== Exercise instructions ==
Retype every line of the data below without changing anything.

☆ ☆ ☆ ☆

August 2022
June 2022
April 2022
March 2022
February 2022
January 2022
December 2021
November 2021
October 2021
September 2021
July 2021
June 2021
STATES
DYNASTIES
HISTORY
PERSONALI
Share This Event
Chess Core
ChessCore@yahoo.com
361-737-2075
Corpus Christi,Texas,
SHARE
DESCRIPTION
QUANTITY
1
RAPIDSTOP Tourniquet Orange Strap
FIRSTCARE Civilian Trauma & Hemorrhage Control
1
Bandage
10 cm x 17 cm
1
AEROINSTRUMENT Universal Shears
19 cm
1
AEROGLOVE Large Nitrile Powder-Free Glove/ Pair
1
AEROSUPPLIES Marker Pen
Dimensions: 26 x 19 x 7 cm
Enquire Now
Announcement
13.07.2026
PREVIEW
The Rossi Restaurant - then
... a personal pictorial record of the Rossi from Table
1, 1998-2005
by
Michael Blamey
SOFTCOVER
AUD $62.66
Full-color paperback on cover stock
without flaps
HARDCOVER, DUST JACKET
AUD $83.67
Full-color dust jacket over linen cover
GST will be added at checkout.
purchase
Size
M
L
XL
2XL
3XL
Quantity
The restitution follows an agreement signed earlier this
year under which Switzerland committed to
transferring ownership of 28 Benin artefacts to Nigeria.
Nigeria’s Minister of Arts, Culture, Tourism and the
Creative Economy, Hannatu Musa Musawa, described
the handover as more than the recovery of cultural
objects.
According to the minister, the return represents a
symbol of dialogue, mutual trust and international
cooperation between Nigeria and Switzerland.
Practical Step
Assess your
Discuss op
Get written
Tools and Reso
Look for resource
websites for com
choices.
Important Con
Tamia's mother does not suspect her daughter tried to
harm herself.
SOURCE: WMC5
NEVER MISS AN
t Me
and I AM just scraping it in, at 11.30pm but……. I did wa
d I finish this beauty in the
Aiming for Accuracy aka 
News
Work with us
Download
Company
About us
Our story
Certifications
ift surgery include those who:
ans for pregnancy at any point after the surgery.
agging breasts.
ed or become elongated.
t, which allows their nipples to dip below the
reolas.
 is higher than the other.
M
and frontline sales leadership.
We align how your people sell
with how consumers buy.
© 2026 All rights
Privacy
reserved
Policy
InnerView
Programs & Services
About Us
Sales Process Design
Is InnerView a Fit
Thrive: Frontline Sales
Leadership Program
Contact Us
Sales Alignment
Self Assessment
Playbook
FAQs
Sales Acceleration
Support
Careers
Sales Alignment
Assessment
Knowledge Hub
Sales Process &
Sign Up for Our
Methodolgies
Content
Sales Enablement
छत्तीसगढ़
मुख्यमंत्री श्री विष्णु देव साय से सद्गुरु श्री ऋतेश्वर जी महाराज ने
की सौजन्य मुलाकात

☆ ☆ ☆ ☆

== Response to this task ==
August 2022
June 2022
April 2022
March 2022
February 2022
January 2022
December 2021
November 2021
October 2021
September 2021
July 2021
June 2021
STATES
DYNASTIES
HISTORY
PERSONALI
Share This Event
Chess Core
ChessCore@yahoo.com
361-737-2075
Corpus Christi,Texas,
SHARE
DESCRIPTION
QUANTITY
1
RAPIDSTOP Tourniquet Orange Strap
FIRSTCARE Civilian Trauma & Hemorrhage Control
1
Bandage
10 cm x 17 cm
1
AEROINSTRUMENT Universal Shears
19 cm
1
AEROGLOVE Large Nitrile Powder-Free Glove/ Pair
1
AEROSUPPLIES Marker Pen
Dimensions: 26 x 19 x 7 cm
Enquire Now
Announcement
13.07.2026
PREVIEW
The Rossi Restaurant - then
... a personal pictorial record of the Rossi from Table
1, 1998-2005
by
Michael Blamey
SOFTCOVER
AUD $62.66
Full-color paperback on cover stock
without flaps
HARDCOVER, DUST JACKET
AUD $83.67
Full-color dust jacket over linen cover
GST will be added at checkout.
purchase
Size
M
L
XL
2XL
3XL
Quantity
The restitution follows an agreement signed earlier this
year under which Switzerland committed to
transferring ownership of 28 Benin artefacts to Nigeria.
Nigeria’s Minister of Arts, Culture, Tourism and the
Creative Economy, Hannatu Musa Musawa, described
the handover as more than the recovery of cultural
objects.
According to the minister, the return represents a
symbol of dialogue, mutual trust and international
cooperation between Nigeria and Switzerland.
Practical Step
Assess your
Discuss op
Get written
Tools and Reso
Look for resource
websites for com
choices.
Important Con
Tamia's mother does not suspect her daughter tried to
harm herself.
SOURCE: WMC5
NEVER MISS AN
t Me
and I AM just scraping it in, at 11.30pm but……. I did wa
d I finish this beauty in the
Aiming for Accuracy aka 
News
Work with us
Download
Company
About us
Our story
Certifications
ift surgery include those who:
ans for pregnancy at any point after the surgery.
agging breasts.
ed or become elongated.
t, which allows their nipples to dip below the
reolas.
 is higher than the other.
M
and frontline sales leadership.
We align how your people sell
with how consumers buy.
© 2026 All rights
Privacy
reserved
Policy
InnerView
Programs & Services
About Us
Sales Process Design
Is InnerView a Fit
Thrive: Frontline Sales
Leadership Program
Contact Us
Sales Alignment
Self Assessment
Playbook
FAQs
Sales Acceleration
Support
Careers
Sales Alignment
Assessment
Knowledge Hub
Sales Process &
Sign Up for Our
Methodolgies
Content
Sales Enablement
छत्तीसगढ़
मुख्यमंत्री श्री विष्णु देव साय से सद्गुरु श्री ऋतेश्वर जी महाराज ने
की सौजन्य मुलाकात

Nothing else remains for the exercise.